NEWFOUNDLAND AND LABRADOR
Nikita Marsh says she will never be the same.
Earlier this month, the 23-year-old from Random Island was in Honduras with a Global Brigades team from Memorial University.
There, she assisted with medical, water, and pubic health projects alongside other Global Brigades groups and local volunteers.
It was the type of humanitarian effort Marsh always hoped to experience.
“It’s something I’ve wanted to do ever since I was very young,” said Marsh, who grew up in Hickman’s Harbour.
“I always knew of people going with their churches on mission trips and things like that, so I just wanted to go on a trip like this and help out first hand.”
And help out, she did. Upon their arrival on Aug 1, Marsh was coasting tables lined with toothpaste, shampoo, and other donated items to help assemble over 300 ‘hygiene packs’.
For another three days she worked at a medical clinic in the community of El Naranjal. It was a unique role for the French teacher, who donned scrubs and filled prescriptions. She also shadowed physicians during patient consultations, and assisted dentists as they performed cleanings and extractions. They saw 502 patients, whose information also had to be digitally filed.
On day four, Marsh exchanged scrubs for a shovel and dug waterlines on a Chandala water project. She also aided the construction of a latrine used to house a family’s washroom facilities.

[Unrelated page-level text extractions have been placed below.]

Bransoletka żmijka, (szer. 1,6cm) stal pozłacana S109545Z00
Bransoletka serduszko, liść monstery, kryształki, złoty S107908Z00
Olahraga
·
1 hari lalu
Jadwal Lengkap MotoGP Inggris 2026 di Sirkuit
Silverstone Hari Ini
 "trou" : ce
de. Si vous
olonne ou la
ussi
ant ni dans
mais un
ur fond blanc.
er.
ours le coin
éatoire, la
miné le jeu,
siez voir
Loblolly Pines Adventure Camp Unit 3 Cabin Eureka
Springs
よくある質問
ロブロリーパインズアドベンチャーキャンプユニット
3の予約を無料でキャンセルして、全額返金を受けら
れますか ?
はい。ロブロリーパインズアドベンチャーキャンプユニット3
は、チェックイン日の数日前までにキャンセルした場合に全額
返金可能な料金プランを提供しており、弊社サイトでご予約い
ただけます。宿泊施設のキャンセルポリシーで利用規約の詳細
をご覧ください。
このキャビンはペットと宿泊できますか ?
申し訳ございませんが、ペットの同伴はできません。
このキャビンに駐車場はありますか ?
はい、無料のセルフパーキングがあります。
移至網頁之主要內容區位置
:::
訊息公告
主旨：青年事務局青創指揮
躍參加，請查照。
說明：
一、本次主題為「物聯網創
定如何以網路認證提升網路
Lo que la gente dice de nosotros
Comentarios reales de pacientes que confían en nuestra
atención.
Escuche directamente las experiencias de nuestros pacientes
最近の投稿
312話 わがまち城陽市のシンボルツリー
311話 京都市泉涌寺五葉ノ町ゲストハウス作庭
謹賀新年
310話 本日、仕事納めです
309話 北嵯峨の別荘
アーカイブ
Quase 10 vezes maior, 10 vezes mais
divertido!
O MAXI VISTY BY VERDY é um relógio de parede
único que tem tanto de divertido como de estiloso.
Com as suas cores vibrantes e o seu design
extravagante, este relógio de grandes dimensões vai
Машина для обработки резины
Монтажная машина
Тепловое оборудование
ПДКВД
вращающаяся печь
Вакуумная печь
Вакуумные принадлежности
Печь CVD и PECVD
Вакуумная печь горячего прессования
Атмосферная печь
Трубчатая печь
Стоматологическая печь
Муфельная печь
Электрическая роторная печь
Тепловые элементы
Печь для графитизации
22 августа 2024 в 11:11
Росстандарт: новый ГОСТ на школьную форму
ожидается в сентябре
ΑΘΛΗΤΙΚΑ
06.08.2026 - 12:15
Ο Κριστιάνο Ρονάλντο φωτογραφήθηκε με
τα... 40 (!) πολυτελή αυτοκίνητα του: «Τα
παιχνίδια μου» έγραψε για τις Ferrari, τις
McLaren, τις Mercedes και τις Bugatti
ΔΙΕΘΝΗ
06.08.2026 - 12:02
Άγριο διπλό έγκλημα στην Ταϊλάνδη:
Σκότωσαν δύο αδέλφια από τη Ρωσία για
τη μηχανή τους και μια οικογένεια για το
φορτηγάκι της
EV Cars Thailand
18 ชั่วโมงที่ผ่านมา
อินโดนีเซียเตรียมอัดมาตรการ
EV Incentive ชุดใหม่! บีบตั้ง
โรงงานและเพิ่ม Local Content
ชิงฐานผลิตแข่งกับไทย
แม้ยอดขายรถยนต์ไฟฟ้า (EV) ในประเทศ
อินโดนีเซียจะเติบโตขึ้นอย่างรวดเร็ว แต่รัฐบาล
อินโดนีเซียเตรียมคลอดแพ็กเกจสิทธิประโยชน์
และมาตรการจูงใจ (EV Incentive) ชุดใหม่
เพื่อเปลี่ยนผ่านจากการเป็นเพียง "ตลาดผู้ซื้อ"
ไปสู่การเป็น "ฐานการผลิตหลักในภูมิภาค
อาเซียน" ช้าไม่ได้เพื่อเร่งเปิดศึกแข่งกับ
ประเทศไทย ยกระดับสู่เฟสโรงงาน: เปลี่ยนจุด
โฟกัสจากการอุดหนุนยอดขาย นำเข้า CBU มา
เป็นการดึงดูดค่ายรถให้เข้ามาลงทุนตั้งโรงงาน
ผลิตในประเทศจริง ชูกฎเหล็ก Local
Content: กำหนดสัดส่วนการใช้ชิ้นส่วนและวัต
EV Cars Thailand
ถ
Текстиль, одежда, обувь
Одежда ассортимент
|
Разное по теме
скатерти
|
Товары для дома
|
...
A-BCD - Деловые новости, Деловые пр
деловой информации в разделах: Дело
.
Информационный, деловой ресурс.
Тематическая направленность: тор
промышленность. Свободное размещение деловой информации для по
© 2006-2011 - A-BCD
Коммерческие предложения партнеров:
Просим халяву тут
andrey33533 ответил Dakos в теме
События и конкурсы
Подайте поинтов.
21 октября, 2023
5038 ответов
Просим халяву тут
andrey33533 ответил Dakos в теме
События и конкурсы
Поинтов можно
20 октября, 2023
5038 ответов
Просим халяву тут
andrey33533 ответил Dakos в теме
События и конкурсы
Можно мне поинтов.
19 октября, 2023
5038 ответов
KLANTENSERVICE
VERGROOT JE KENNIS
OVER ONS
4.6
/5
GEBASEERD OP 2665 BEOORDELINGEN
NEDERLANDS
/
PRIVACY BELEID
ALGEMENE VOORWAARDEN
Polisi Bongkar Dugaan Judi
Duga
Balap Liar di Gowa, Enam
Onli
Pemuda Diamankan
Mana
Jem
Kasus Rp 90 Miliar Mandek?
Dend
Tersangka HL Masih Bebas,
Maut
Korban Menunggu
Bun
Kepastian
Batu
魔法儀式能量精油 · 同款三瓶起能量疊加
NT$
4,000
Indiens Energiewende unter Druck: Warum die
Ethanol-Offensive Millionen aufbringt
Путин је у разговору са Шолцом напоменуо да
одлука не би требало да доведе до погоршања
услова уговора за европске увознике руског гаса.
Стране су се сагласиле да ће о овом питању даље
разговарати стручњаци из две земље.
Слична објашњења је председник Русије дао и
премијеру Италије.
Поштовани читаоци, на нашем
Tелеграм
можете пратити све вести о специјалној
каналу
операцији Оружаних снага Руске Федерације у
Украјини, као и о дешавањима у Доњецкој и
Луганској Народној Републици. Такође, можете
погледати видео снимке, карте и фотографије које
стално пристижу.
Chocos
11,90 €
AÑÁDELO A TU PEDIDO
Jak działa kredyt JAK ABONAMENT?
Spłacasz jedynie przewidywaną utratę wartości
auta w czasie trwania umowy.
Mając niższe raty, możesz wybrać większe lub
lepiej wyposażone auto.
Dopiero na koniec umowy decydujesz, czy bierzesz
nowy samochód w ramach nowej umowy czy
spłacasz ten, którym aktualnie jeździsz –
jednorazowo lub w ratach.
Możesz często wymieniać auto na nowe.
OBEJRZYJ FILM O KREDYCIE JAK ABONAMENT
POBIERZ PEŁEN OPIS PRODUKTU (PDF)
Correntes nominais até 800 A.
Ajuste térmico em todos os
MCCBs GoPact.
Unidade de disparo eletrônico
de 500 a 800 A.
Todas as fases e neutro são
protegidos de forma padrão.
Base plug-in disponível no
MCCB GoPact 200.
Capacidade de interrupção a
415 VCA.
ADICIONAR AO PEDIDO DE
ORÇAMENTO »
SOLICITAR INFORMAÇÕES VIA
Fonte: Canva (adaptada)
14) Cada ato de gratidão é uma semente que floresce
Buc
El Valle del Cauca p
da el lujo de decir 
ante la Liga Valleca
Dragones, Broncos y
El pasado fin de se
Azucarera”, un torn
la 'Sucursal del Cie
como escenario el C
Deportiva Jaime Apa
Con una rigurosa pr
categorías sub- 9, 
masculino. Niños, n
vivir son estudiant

“In that community, they said by the end of this month all the trenches will be dug and waterlines put through, and they’ll finally have running water to their homes,” said Marsh.
“For 10 years they’ve been trying to get someone to help them and been getting materials together. So that’s awesome.”
The Global group thten travelled to Los Terrones, El Paraiso, where volunteers took patients’ glucose and blood pressure readings during a Public Health initiative.
By August 11, Marsh had returned home to Mount Pearl, where she now reflects on everything the volunteers were able to achieve.
“It’s definitely changed my perspective on life,” she says. “We take so much for granted and really don’t appreciate the little things we have, like running water, or getting prescriptions and having good health.
“I feel like I honestly appreciate and am more grateful for what I have. And I’m just so grateful for this experience, because it was very eye opening and empowering. It just makes you want to do more in your own community.
“Like, you don’t have to go to a different country, there are many people here who are in need, as well.
“It’s definitely changed my outlook on everything, and definitely for the better,” she concluded.
Sarah Burton is a freelance reporter.